• Aim of the task
Switch each "registered by" in the rows below to "shown on", and write out all the rows again with nothing else changed. Omit the pictures.

___ Task material ___

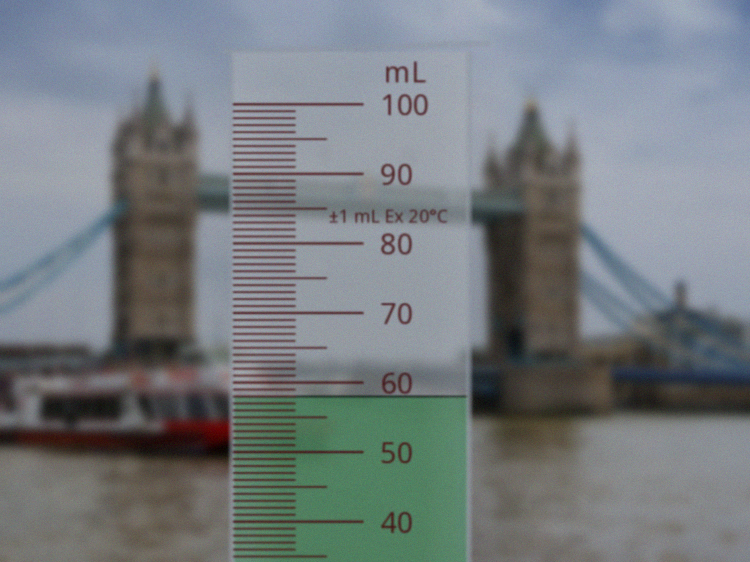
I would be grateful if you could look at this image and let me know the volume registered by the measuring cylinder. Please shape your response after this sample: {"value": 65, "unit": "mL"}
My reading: {"value": 58, "unit": "mL"}
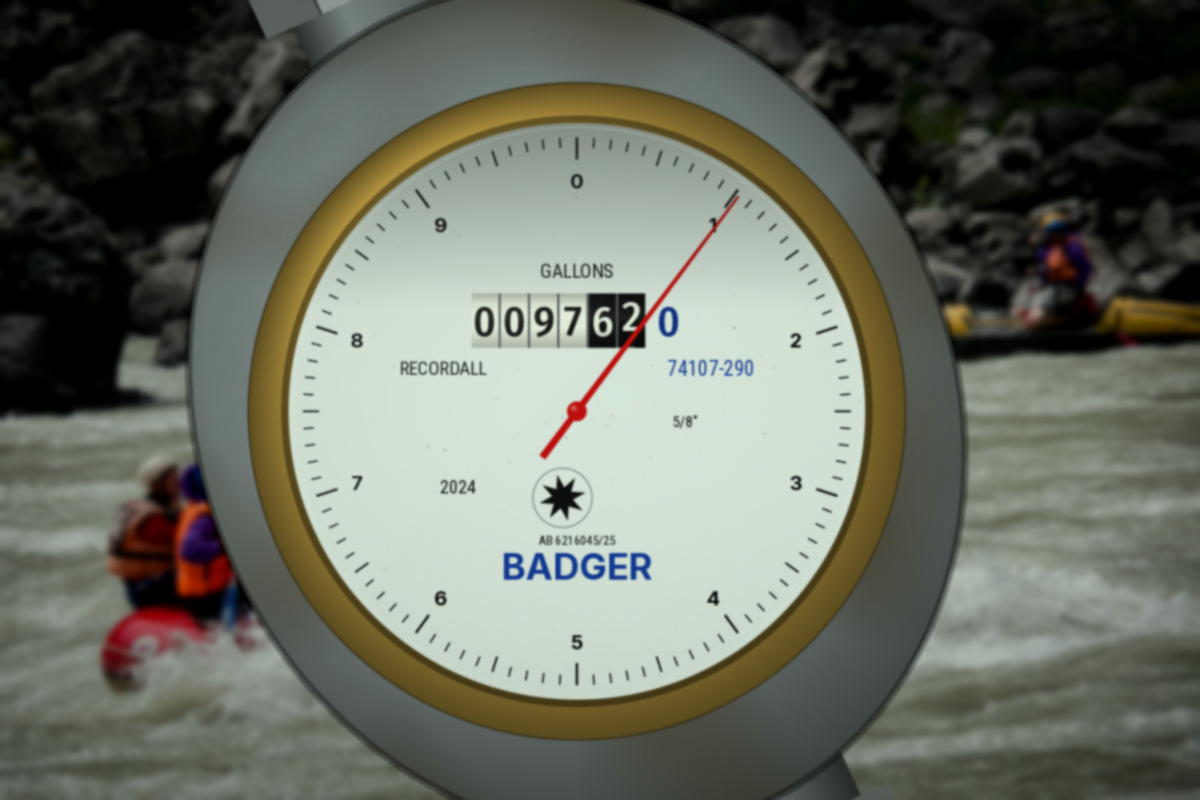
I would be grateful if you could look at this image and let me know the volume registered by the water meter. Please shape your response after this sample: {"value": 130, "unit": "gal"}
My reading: {"value": 97621.0, "unit": "gal"}
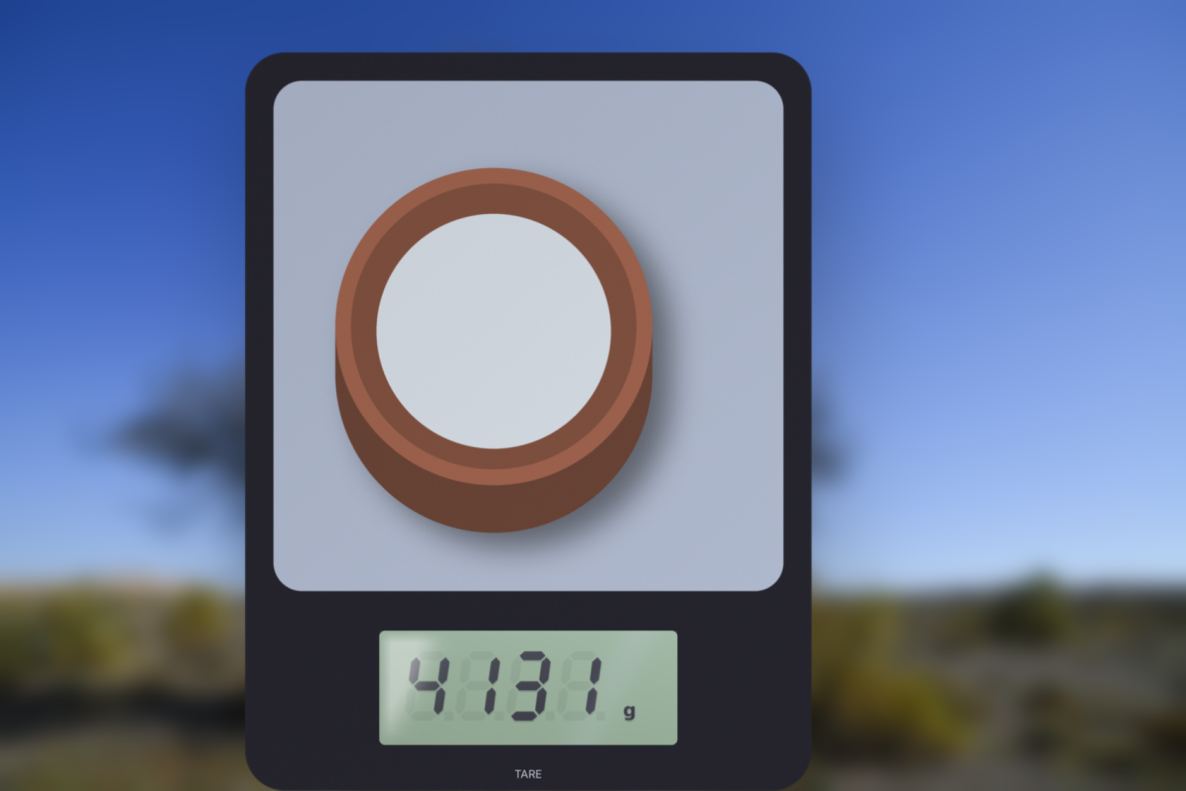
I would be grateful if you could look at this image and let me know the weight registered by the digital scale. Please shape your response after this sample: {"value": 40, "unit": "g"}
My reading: {"value": 4131, "unit": "g"}
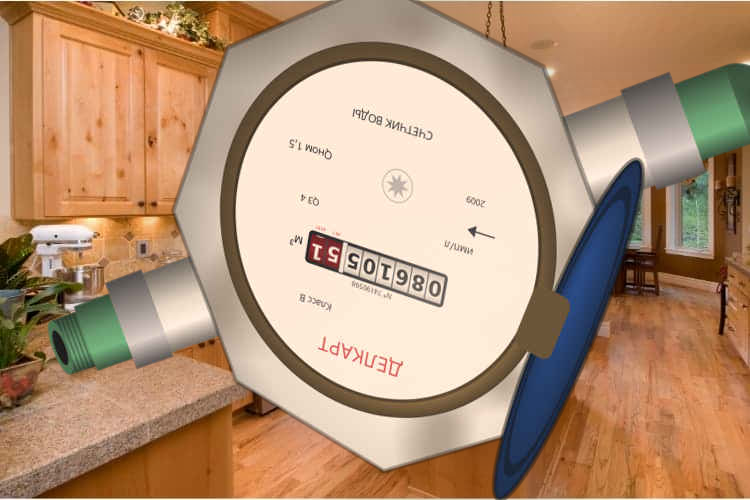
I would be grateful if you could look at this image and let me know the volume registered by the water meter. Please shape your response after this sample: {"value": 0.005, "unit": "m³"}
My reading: {"value": 86105.51, "unit": "m³"}
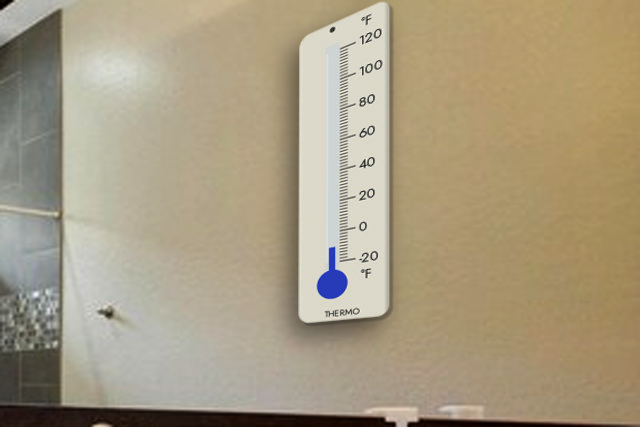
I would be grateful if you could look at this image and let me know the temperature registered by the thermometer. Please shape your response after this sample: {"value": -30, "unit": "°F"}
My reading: {"value": -10, "unit": "°F"}
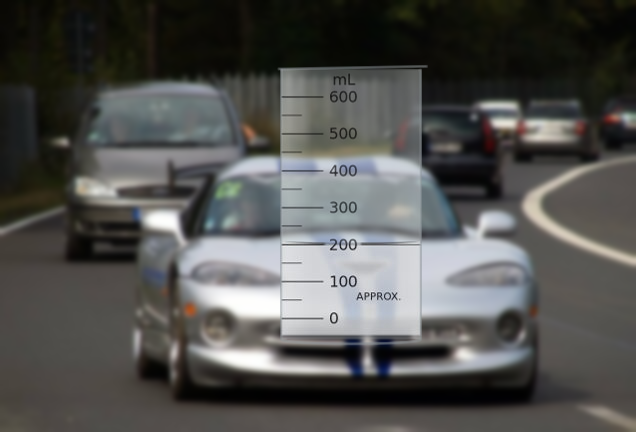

___

• Task result
I would be grateful if you could look at this image and let me know the volume shown on the measuring cylinder. Please shape your response after this sample: {"value": 65, "unit": "mL"}
My reading: {"value": 58, "unit": "mL"}
I would be grateful if you could look at this image and let me know the volume shown on the water meter. Please shape your response after this sample: {"value": 130, "unit": "gal"}
My reading: {"value": 97621.0, "unit": "gal"}
I would be grateful if you could look at this image and let me know the weight shown on the digital scale. Please shape your response after this sample: {"value": 40, "unit": "g"}
My reading: {"value": 4131, "unit": "g"}
I would be grateful if you could look at this image and let me know the volume shown on the water meter. Please shape your response after this sample: {"value": 0.005, "unit": "m³"}
My reading: {"value": 86105.51, "unit": "m³"}
I would be grateful if you could look at this image and let me know the temperature shown on the thermometer. Please shape your response after this sample: {"value": -30, "unit": "°F"}
My reading: {"value": -10, "unit": "°F"}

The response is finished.